The Ones and Zeros of Numpy as np

As with any good project nowadays, there eventually came a point when some machine learning based classification "needed" to come into play (this is more of a joke, as you should seek to use the right tool for the job).

There are a lot of different toolkits for working with datasets for the purpose of data mining, feature extraction and classification. Scikit learn is a Python package that was written by some interns over at Google. It is easily installed using pip install -U scikit-learn.

Support Vector Classifier (SVC) is a common classifier that can be used for multiple classes. It is a part of the group of machine learning algorithms known as Support Vector Machines (SVM).

Lets say we wanted to classify a set of X, Y corrdinates into two groups; positive and negative numbers. We could use a SVC to train a dataset for prediction of future inputs.

  • 0 will represent the group of positive coordinates
  • 1 will represent the group of negative coordinates
import numpy as np
from sklearn import svm

# define positive and negative coordinates
positive = np.array([[1,1], [5,5], [2,3], [2,4]])
negative = np.array([[-1,-1], [-3,-4], [-5, -1], [-2,-2]])

Positive and negative pairs of coordinates have now been created. These represent the groups 0 and 1 respectively. We will use this information to train a classifier and then test some new coordinates to see how accurate it has been trained.

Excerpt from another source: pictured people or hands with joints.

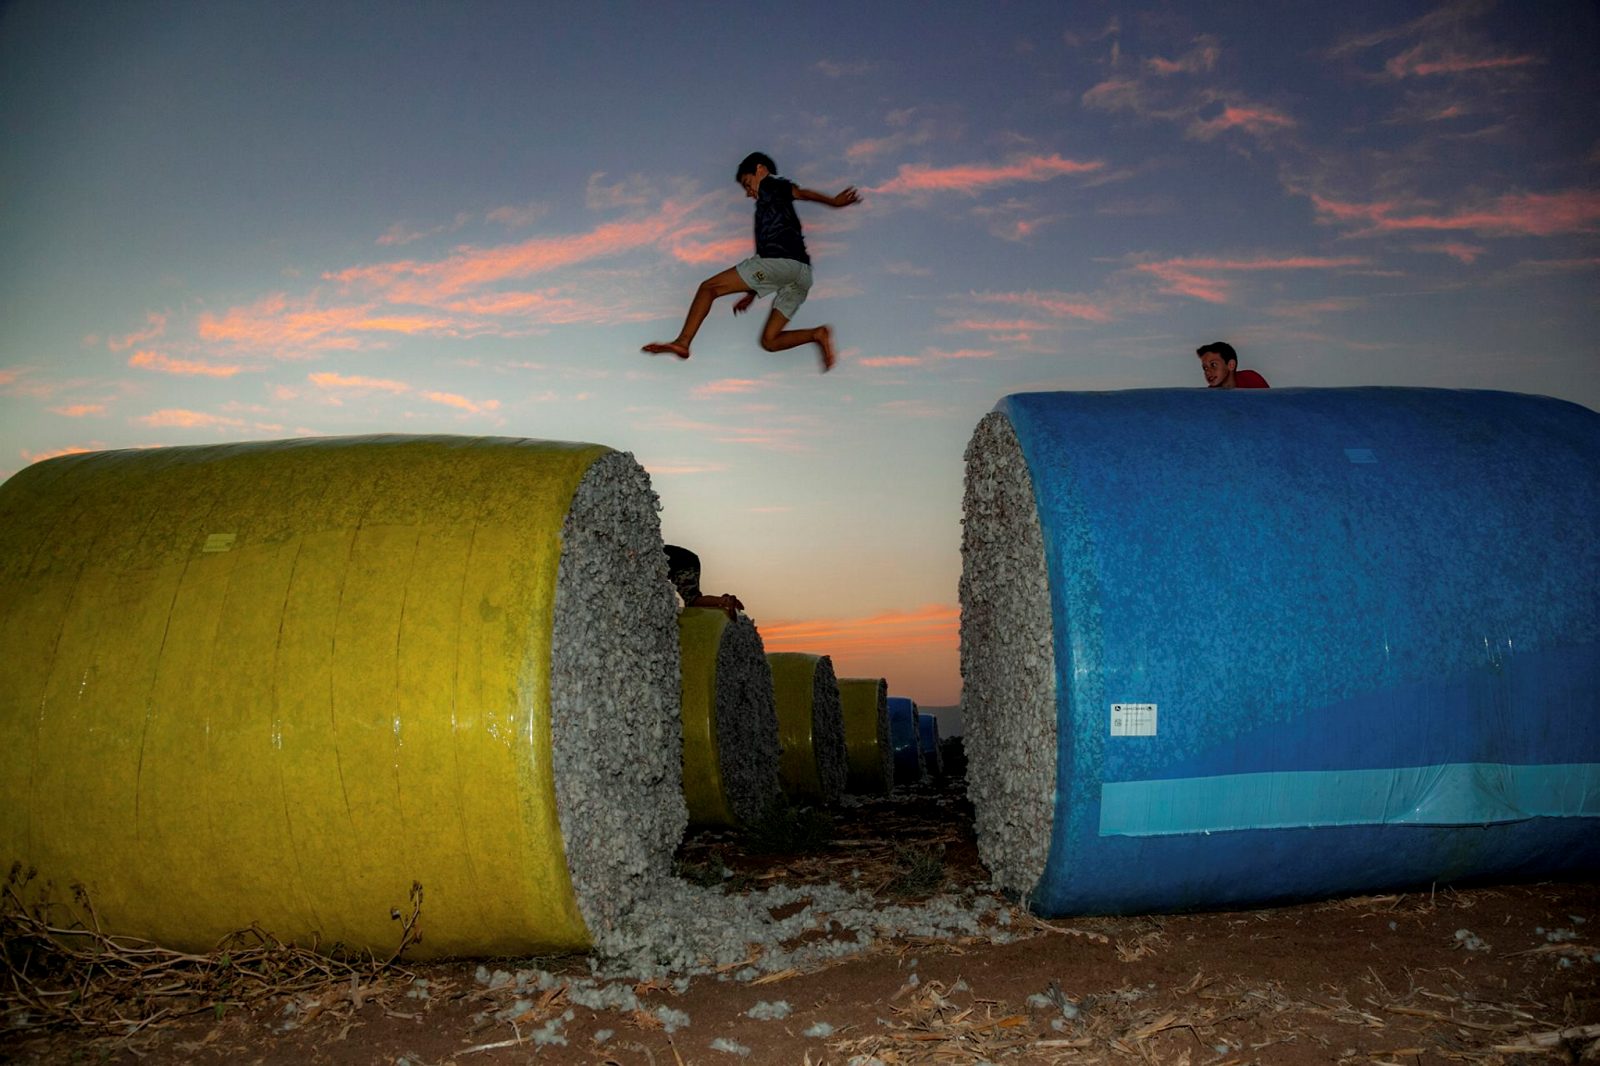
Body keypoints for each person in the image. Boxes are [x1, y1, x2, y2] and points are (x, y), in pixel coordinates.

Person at [643, 152, 860, 372]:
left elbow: (802, 193)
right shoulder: (770, 205)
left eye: (747, 184)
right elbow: (765, 266)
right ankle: (817, 334)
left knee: (708, 288)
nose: (748, 193)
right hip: (800, 275)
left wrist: (834, 202)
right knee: (769, 341)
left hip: (781, 263)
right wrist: (751, 294)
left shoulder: (770, 185)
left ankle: (683, 342)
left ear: (760, 169)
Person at [664, 544, 743, 620]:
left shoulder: (655, 552)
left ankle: (725, 601)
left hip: (683, 564)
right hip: (686, 562)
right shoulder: (657, 549)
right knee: (693, 601)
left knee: (693, 601)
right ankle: (720, 601)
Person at [1196, 341, 1269, 388]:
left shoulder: (1251, 379)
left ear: (1231, 365)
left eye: (1213, 365)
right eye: (1205, 368)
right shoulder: (1208, 396)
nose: (1207, 372)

Usually real datasets are much larger, but this is simple.

# generate X data for the classifer by combining the positive and negative numbers
X = np.vstack((positive, negative))

# generate y group labels for the data
y = [0,0,0,0,1,1,1,1]
# or using the ones and zeros of np!
# might not seem like much here, but on larger datasets, this helps a lot!
y = np.append(np.zeros(positive.shape[0]), np.ones(negative.shape[0]))

The classfier takes samples of both groups (X), while an array of binary group labels(y), 1 and 0, were created to classify the training data.

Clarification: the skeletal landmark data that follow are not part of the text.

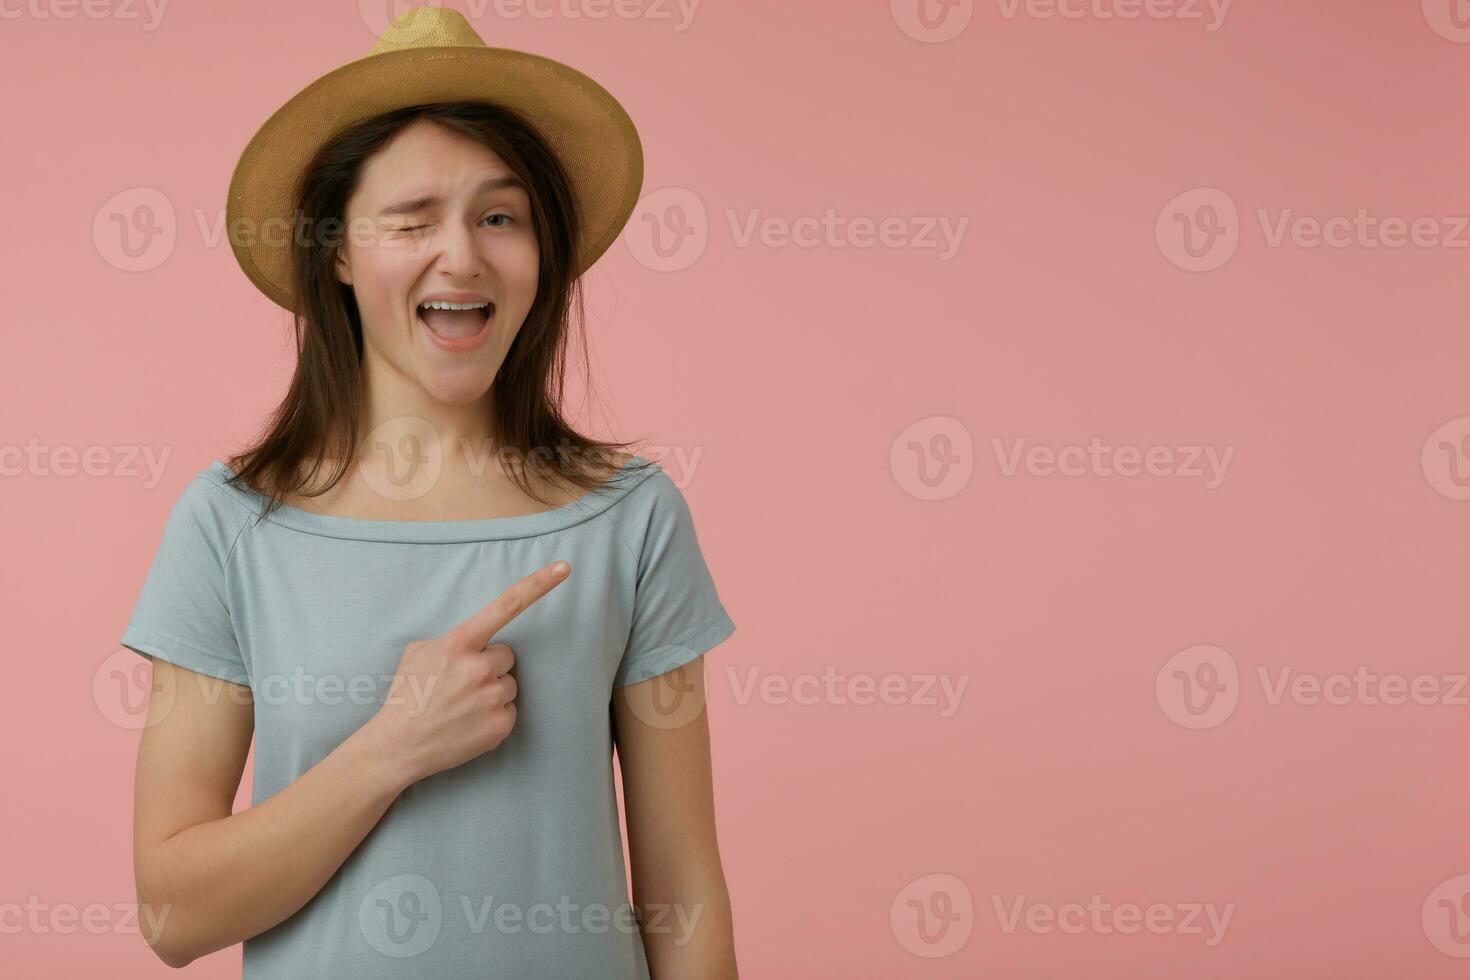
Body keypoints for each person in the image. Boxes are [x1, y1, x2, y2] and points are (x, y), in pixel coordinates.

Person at [120, 8, 738, 978]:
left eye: (501, 216)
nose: (463, 255)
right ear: (336, 251)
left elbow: (685, 888)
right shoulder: (231, 525)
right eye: (412, 218)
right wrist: (394, 745)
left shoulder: (633, 519)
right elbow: (171, 910)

The model for the data can then be fit using sklearn.svm.

clf = svm.SVC(kernel='linear')
fit = clf.fit(X, y)

The output of this command on in a print statement is probably similar to,

>>>print fit
SVC(C=1.0, cache_size=200, class_weight=None, coef0=0.0,
  decision_function_shape=None, degree=3, gamma='auto', kernel='linear',
  max_iter=-1, probability=False, random_state=None, shrinking=True,
  tol=0.001, verbose=False)

Yay! We have now trained our classifier.

Lets see how well we did but trying a few test cases.

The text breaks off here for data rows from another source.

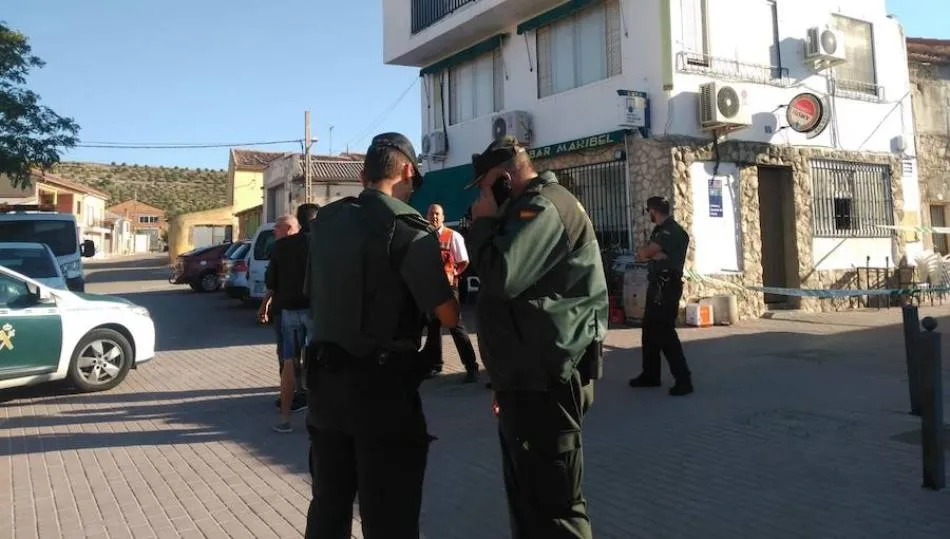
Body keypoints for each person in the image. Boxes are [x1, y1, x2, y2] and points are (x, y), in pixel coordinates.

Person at [304, 132, 460, 538]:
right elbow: (447, 313)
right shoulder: (409, 229)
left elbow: (313, 294)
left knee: (328, 506)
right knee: (389, 513)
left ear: (361, 175)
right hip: (382, 392)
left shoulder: (327, 222)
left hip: (324, 384)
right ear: (408, 170)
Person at [465, 136, 608, 539]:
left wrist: (484, 224)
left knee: (556, 506)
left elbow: (502, 276)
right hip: (525, 380)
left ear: (505, 178)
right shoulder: (520, 209)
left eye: (483, 184)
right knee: (529, 501)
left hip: (549, 381)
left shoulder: (543, 207)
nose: (480, 194)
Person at [628, 195, 694, 396]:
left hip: (666, 287)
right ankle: (650, 375)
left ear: (653, 211)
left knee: (664, 332)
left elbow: (645, 253)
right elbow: (645, 254)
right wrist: (652, 254)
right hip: (658, 285)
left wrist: (649, 253)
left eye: (648, 211)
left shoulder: (669, 231)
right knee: (649, 331)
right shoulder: (665, 231)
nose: (648, 214)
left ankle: (683, 380)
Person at [262, 214, 313, 432]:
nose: (274, 233)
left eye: (277, 228)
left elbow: (270, 281)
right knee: (315, 360)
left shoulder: (280, 248)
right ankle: (315, 411)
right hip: (313, 309)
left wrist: (265, 304)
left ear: (290, 227)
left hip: (289, 311)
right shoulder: (314, 244)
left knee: (288, 361)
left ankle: (285, 419)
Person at [422, 202, 480, 383]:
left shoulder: (453, 236)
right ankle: (435, 364)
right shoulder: (422, 238)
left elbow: (463, 261)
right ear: (426, 216)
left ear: (443, 217)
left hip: (448, 289)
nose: (434, 217)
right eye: (431, 214)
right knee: (432, 328)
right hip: (431, 288)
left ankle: (471, 367)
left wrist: (454, 274)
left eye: (437, 214)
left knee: (455, 327)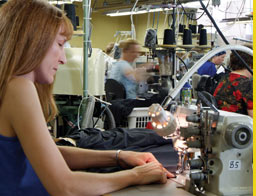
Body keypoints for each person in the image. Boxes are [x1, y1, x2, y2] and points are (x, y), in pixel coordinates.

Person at [0, 1, 174, 196]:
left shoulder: (10, 86)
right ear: (33, 41)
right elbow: (65, 187)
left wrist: (120, 156)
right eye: (59, 44)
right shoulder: (19, 88)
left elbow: (52, 153)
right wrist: (136, 176)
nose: (63, 59)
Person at [213, 49, 253, 118]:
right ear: (251, 64)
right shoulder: (248, 84)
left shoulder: (225, 78)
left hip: (224, 124)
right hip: (240, 126)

Points can be passed as an array, or individual coordinates using,

predict = fit.predict([[1,4]])

A score can be derived using a set of labeled test data such as

score = fit.score([[2,3],[4,1],[5,4],[2,1],[4,3]], np.zeros(5))

for testing new positive coordinates. The same can be done with negative corrdinates or any combination of both.

Print out the results.

print "predict ", predict # -> [0]
print "score ", score # -> [1.0]

np.ones and np.zeros. A new appreciation. Perfect classification.